-------- DATA LISTING
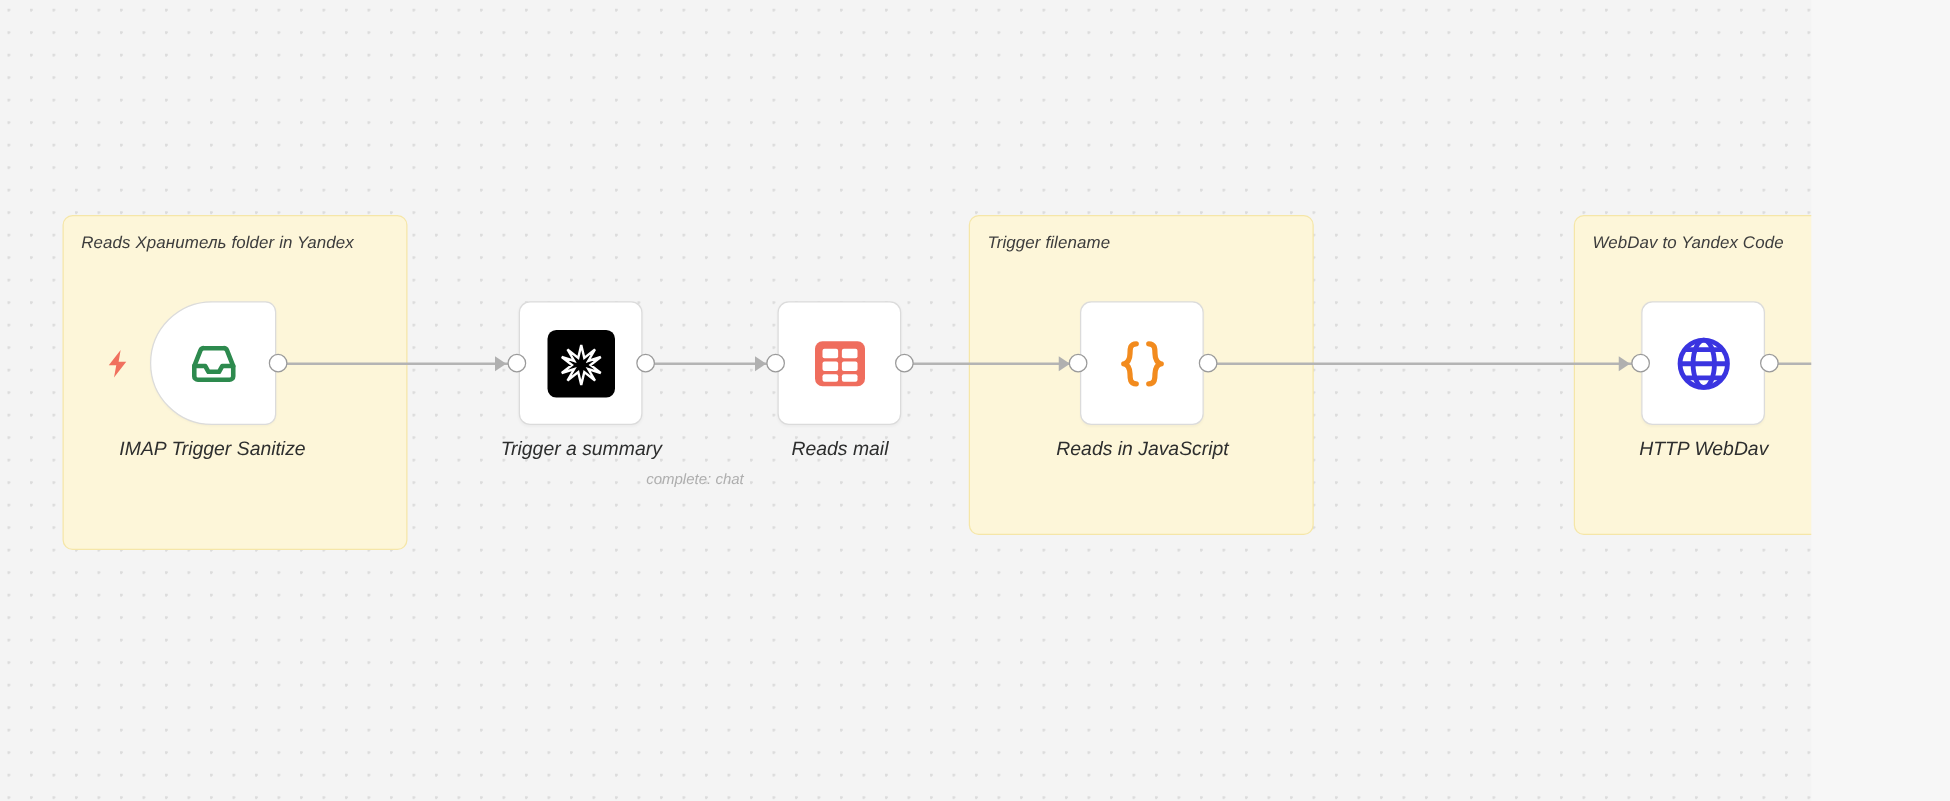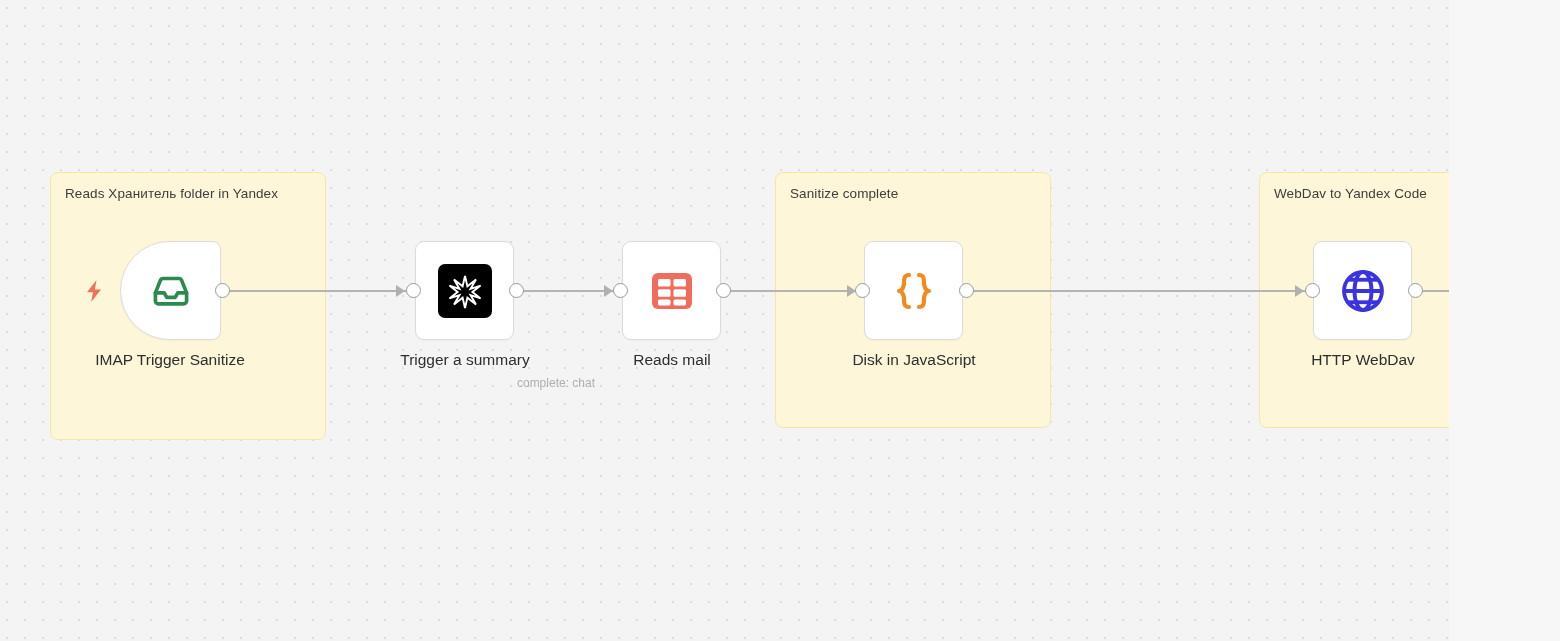--- a/index.html
+++ b/index.html
@@ -25,6 +25,7 @@
     background-size: 18px 18px;
     background-position: 6px 7px;
     overflow: hidden;
+    font-style: italic;
   }
 
   

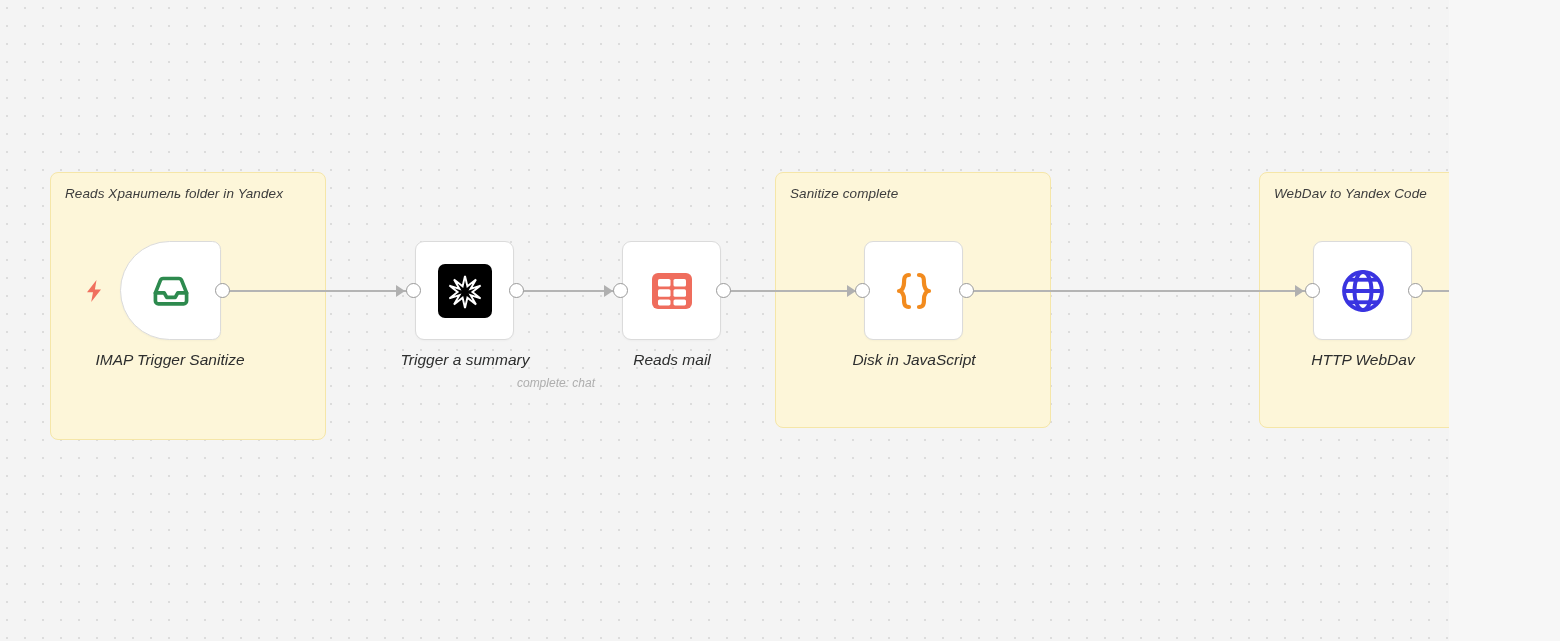--- a/index.html
+++ b/index.html
@@ -155,7 +155,7 @@
   </div>
 
   <div class="sticky" style="left:775px; top:172px; width:276px; height:256px;">
-    <div class="sticky-title">Sanitize complete</div>
+    <div class="sticky-title">Trigger filename</div>
   </div>
 
   <div class="sticky" style="left:1259px; top:172px; width:259px; height:256px;">

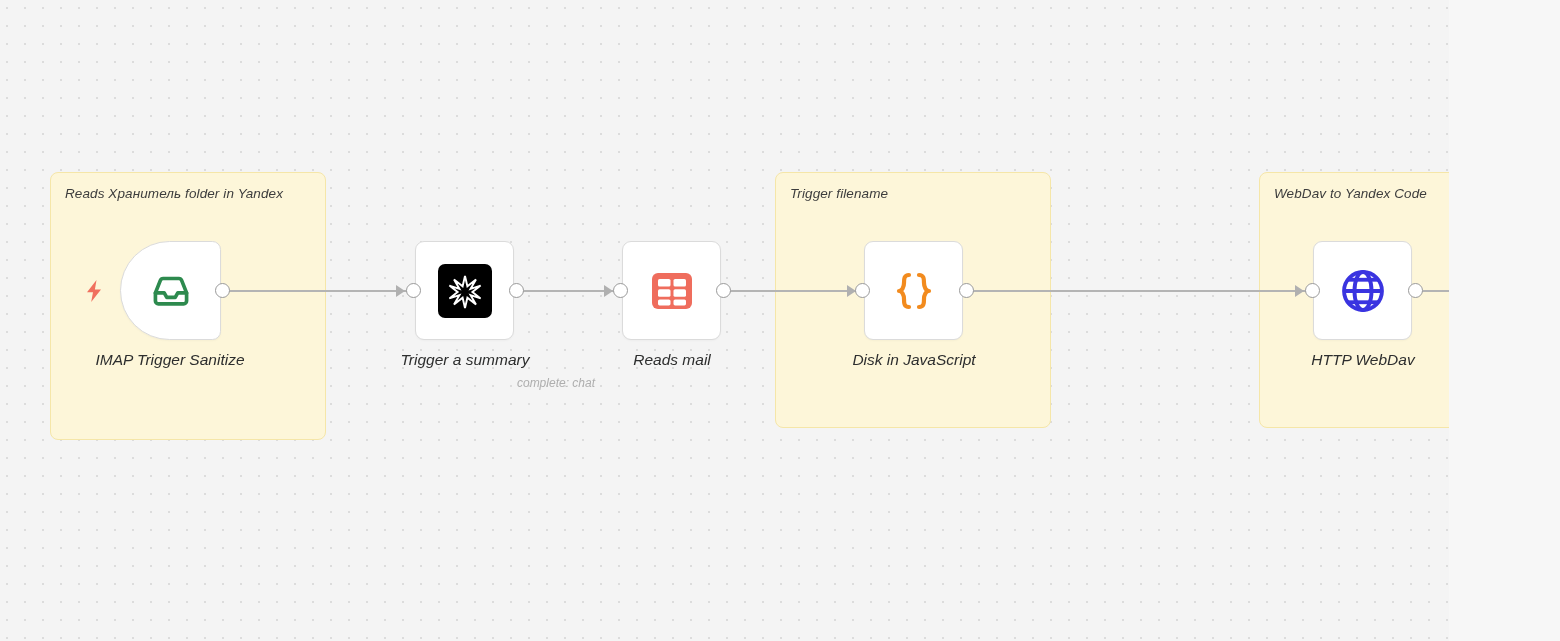--- a/index.html
+++ b/index.html
@@ -243,7 +243,7 @@
         </svg>
       </span>
     </div>
-    <div class="node-label" style="left:784px; top:351px;">Disk in JavaScript</div>
+    <div class="node-label" style="left:784px; top:351px;">Reads in JavaScript</div>
   </div>
 
   <div class="node">

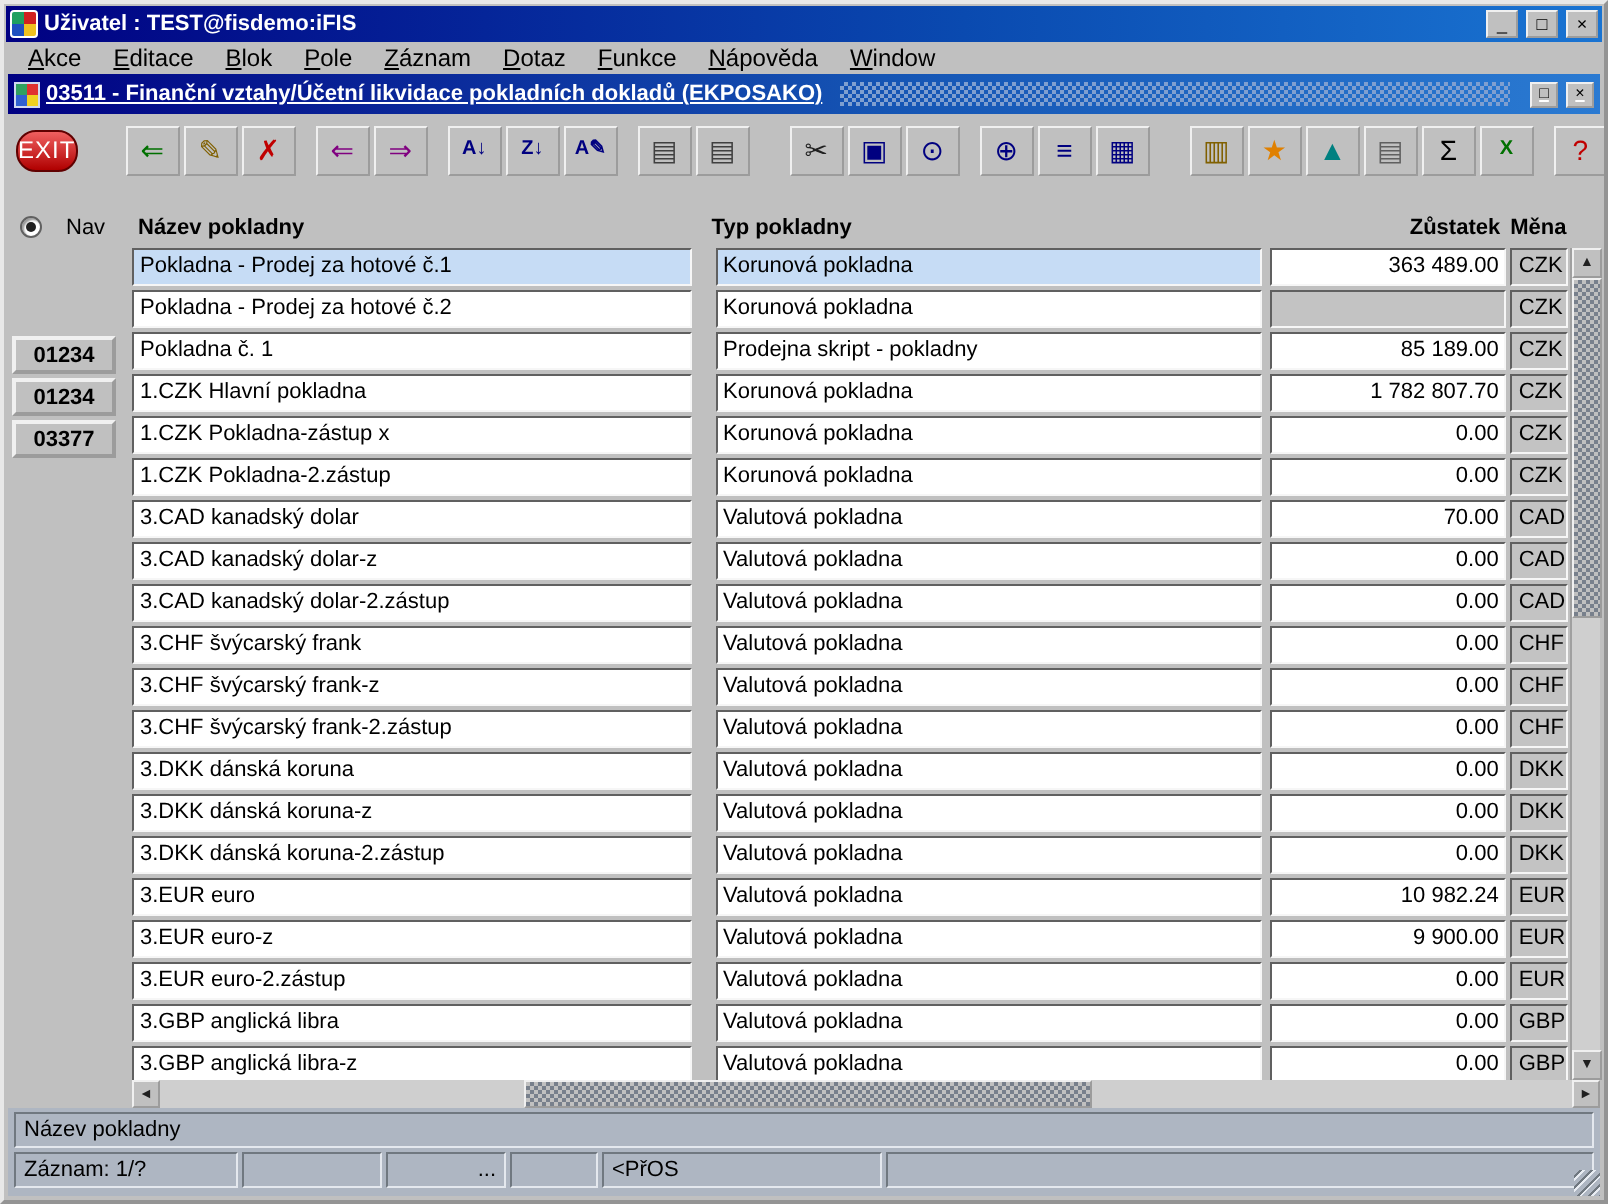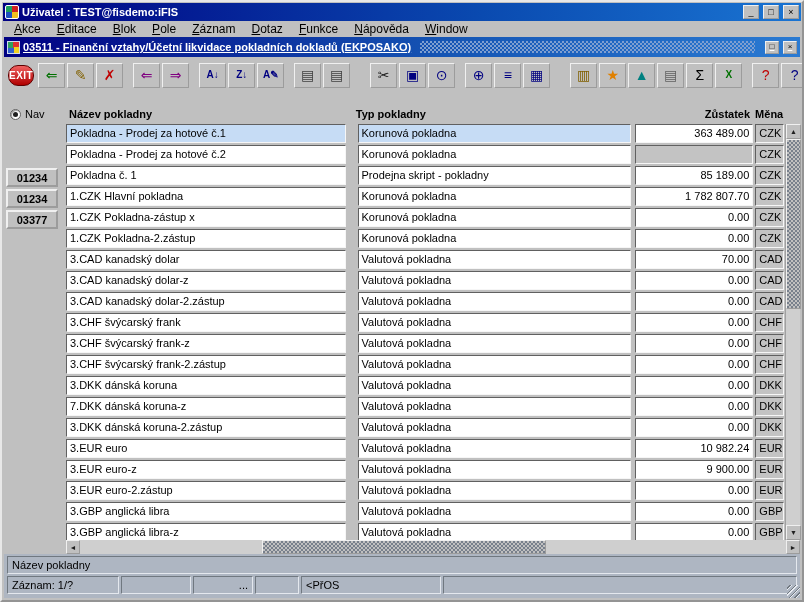--- a/index.html
+++ b/index.html
@@ -59,9 +59,9 @@
   
   .toolbar { height:36px; display:flex; align-items:center; padding:2px 6px; gap:2px; }
   .exit-btn {
-    width:36px; height:21px; border-radius:10px; margin-right:2px;
+    width:36px; height:21px; border-radius:10px; margin-right:22px;
     background:linear-gradient(#f06060,#b00000); border:1px solid #600000;
-    color:#fff; font-weight:bold; font-size:10px; letter-spacing:0.5px;
+    color:#fff; font-weight:normal; font-size:12px; letter-spacing:0.5px;
     display:flex; align-items:center; justify-content:center; padding:0;
   }
   .tbtn {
----------------
* WHAT THE EXERCISE ASKS *
For each line in the entries that contains the string "margin", make a copy.

* ANSWER TO THIS PROBLEM *
-    width:36px; height:21px; border-radius:10px; margin-right:2px;
+    width:36px; height:21px; border-radius:10px; margin-right:22px;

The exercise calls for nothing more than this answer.